Since July 8, the department reported 57 cases of COVID-19. Of those, 39 have been breakthrough cases or 68.4% breakthrough, and 31.6% of the cases have been unvaccinated individuals.
“June to July we began to see a slight increase with travel increasing post-school year,” Princeton Health Officer Jeff Grosser said. “The increase Princeton has been experiencing really from July to present day has been significant, or 50% of the case numbers we witnessed in our area during the November to February surge.”
The department’s case investigations and contact tracing have determined some consistent trends for the increase, such as attending large social gatherings.
“History of out-of-state travel, larger social gatherings (weddings and concerts) subsequently leading to additional household clusters have been the main driving force behind recent increases in numbers,” Grosser said.
The number of breakthrough cases Princeton has had recently is also being seen across the state. Gov. Phil Murphy indicated an increase in breakthrough cases during his coronavirus briefing on Aug. 23.
“However, the percentage of positive test results from fully vaccinated individuals continues to be only a small part of the overall,” he said. “For example, there were 1,397 breakthrough positive PCR or presumed positive antigen tests during the period from Aug. 2 to Aug. 8, but during the same week, there were 7,611 total positive test results.”

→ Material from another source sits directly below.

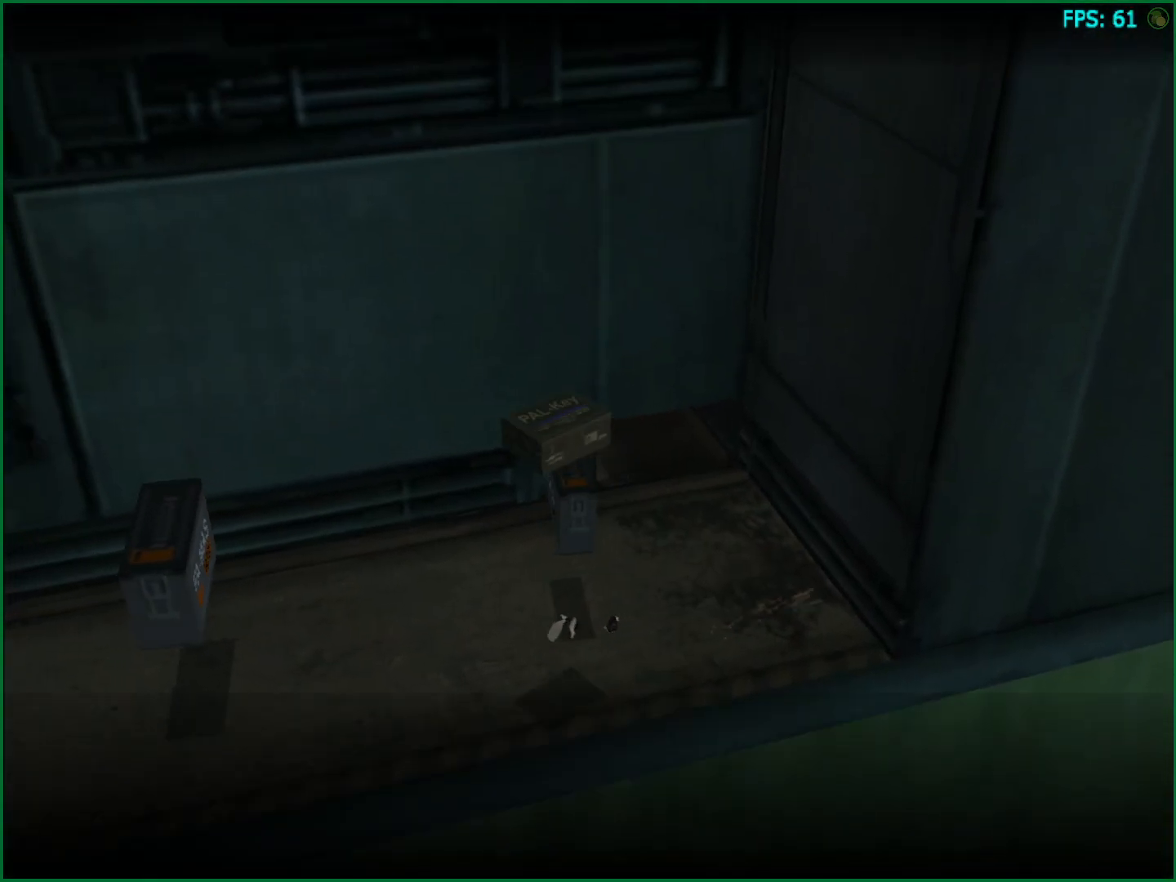
{"dt_ms": 500, "buttons": [], "left_stick": "center", "right_stick": "center", "button_events": [[67, "R1", "up"]]}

At the briefing, Murphy added that roughly 5.1 million fully vaccinated people in the state accounted for a little bit more than 18% of the positive cases for the week, while roughly 4.1 million unvaccinated or not yet fully vaccinated individuals accounted for about 82%.
“A breakthrough case of COVID-19 occurs when a fully vaccinated person gets infected with the coronavirus. COVID-19 vaccines work by teaching the body to recognize the virus,” Grosser said. “So if you’re exposed to it after vaccination, your immune system should be ready to spring into action and fight it. In studies, the two-dose COVID-19 vaccines by Pfizer and Moderna were around 95% effective at preventing illness, while the one-shot Johnson & Johnson shot was 72% effective, though direct comparisons are difficult.”
Grosser explained that if an individual ends up getting sick despite vaccination, the shots are very good at reducing the severity of the illness.
“Most people with breakthrough infections we have investigated complain of mild illness,” he said. “In the U.S., people who weren’t vaccinated make up nearly all hospitalizations and deaths from COVID-19. The recent decision by the federal government to OK third shots is a reflection on what we are currently seeing with breakthrough cases rising.”
The Princeton Health Department’s concern currently is centered on vaccine delivery logistics.
“Third shots are now available for immunocompromised residents, the general population will likely be eligible by the end of September and likely sometime in the fall we are anticipating the 5-11-year-old range to be eligible as well for the vaccine,” Grosser said. “As we have witnessed, cases will continue to ebb and flow as they have done throughout the pandemic. That said, we are still driving home the message that the COVID-19 vaccines are the best way to avoid severe complications, hospitalizations and death.”